The Prisoner of Heaven
- First edition (Spanish)
- Author: Carlos Ruiz Zafón
- Original title: El prisionero del cielo
- Translator: Lucia Graves
- Cover artist: Fondo F. Catala-Roca
- Language: Spanish
- Series: Cemetery of Forgotten Books
- Genre: Mystery
- Publisher: HarperCollins / Weidenfeld & Nicolson
- Publication date: 17 November 2011
- Publication place: Spain
- Media type: Print (hardcover and paperback)
- Pages: 288 pages
- ISBN: 978-0062206282
- Preceded by: The Angel's Game
- Followed by: The Labyrinth of Spirits

= The Prisoner of Heaven =

Novel by Carlos Ruiz Zafón

The Prisoner of Heaven (original title: El prisionero del cielo) is a 2011 book written by Carlos Ruiz Zafón. Originally published in Spanish, it was later translated to English by Lucia Graves. This is the third novel in the series Cemetery of Forgotten Books written by the author.

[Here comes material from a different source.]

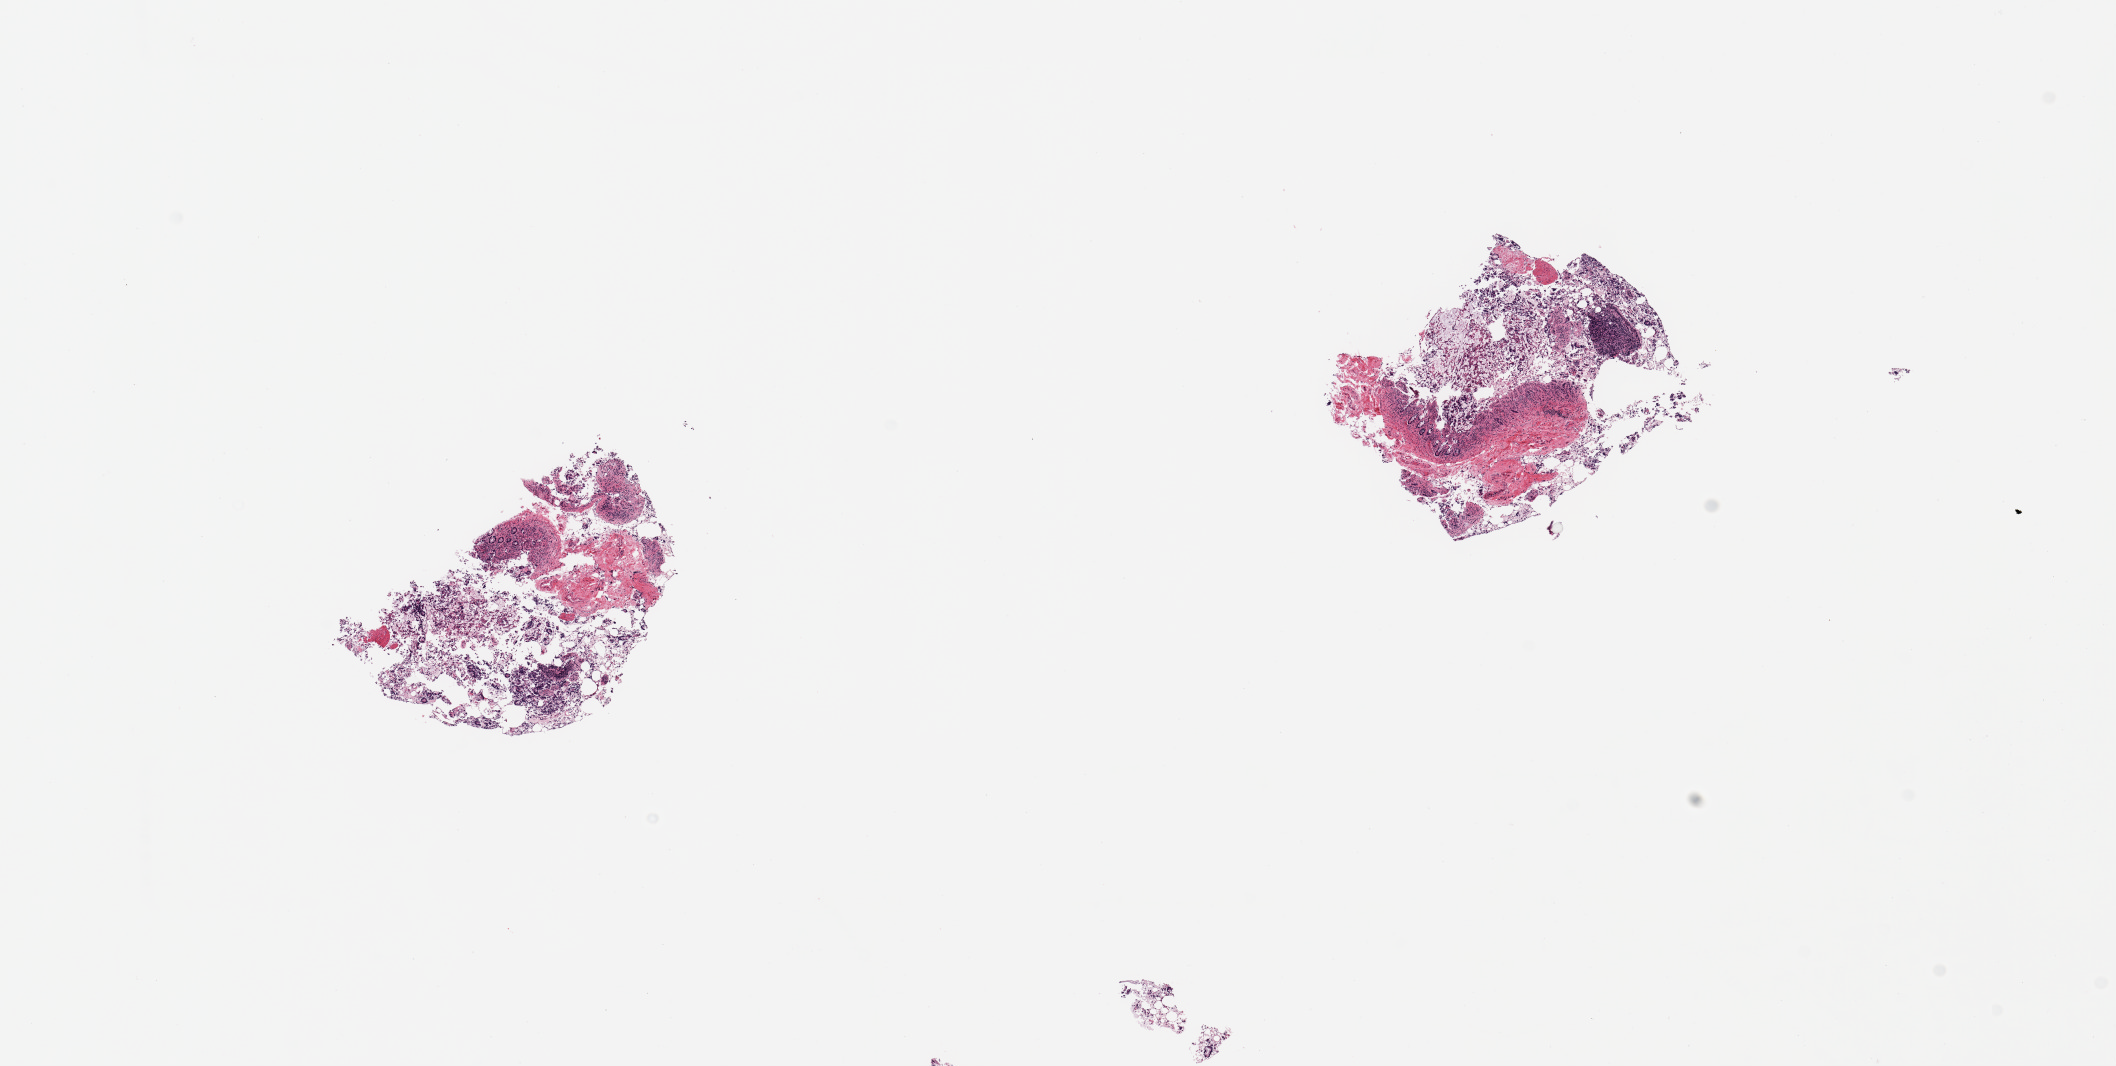
Digitized hematoxylin and eosin (H&E)-stained section — low-resolution overview of the scanned area, about 16.7 x 8.4 mm. Donor: female.
Specimen: PAXgene-fixed paraffin-embedded (PFPE) section; sampled site (target tissue): ileum; tissue donor sample.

The book begins one year after the wedding of Daniel Sempere and Beatriz Aguliar. This is a direct sequel to Zafon's first novel in the series The Shadow of the Wind.

==Plot summary==
Daniel Sempere has settled into married life well and his son is shortly turning one year old. He is living above the family bookshop, Sempere & Sons with his elderly father, his wife Beatriz and son Julian. Though business has declined further in recent years, his friend Fermín Romero de Torres still finds a place at the bookshop and continues to source rare books while bringing a smile to the faces of the customers.

One day a mysterious man arrives and asks about a rare and expensive copy of The Count of Monte Cristo that is kept in a display case behind the counter. He purchases the book from Don Sempere Snr and writes an inscription on the cover page:

"For Fermín Romero de Torres, who came back from among the dead and holds the key to the future."

The book is left as a gift for Fermín. When he returns to the bookshop later he is upset by the gift. It is revealed that Fermín was in prison 20 years earlier with the mysterious stranger as well as David Martin (the protagonist of Zafón's second novel The Angel's Game). While in prison Fermín, inspired by the story of The Count of Monte Cristo, escaped by taking the place of a dead cell mate, stealing a key from the stranger. Knowing the stranger has finally tracked him down, Fermín, with the help of Daniel, attempts to locate the man and come to an arrangement before he is required to pay the ultimate price.

==Themes==
The morality of men's action during war is explored throughout the book and is contrasted with acceptable behaviour post-war. Deception plays a large role in how the characters interact with each other and the influence their lies have on their future (e.g. Fermín's explanation of his past to the Semperes, Daniel's avoidance of his marital problems).

==Impact on The Angel's Game==
The Prisoner of Heaven highlights the unreliability of the narrator in The Angel's Game and sheds light on the mental instability of David Martin who has fallen further into insanity in the flashbacks from Fermín's time in prison. As a result, major aspects of The Angel's Game are called into question including whether David was ever truly healed of his brain tumour.

==Structure and style==
Like Zafon's earlier novels, The Prisoner of Heaven follows a non-linear structure. The core of the book is written in the first person from Daniel's point of view; however, the plot relies on flashbacks in the third person.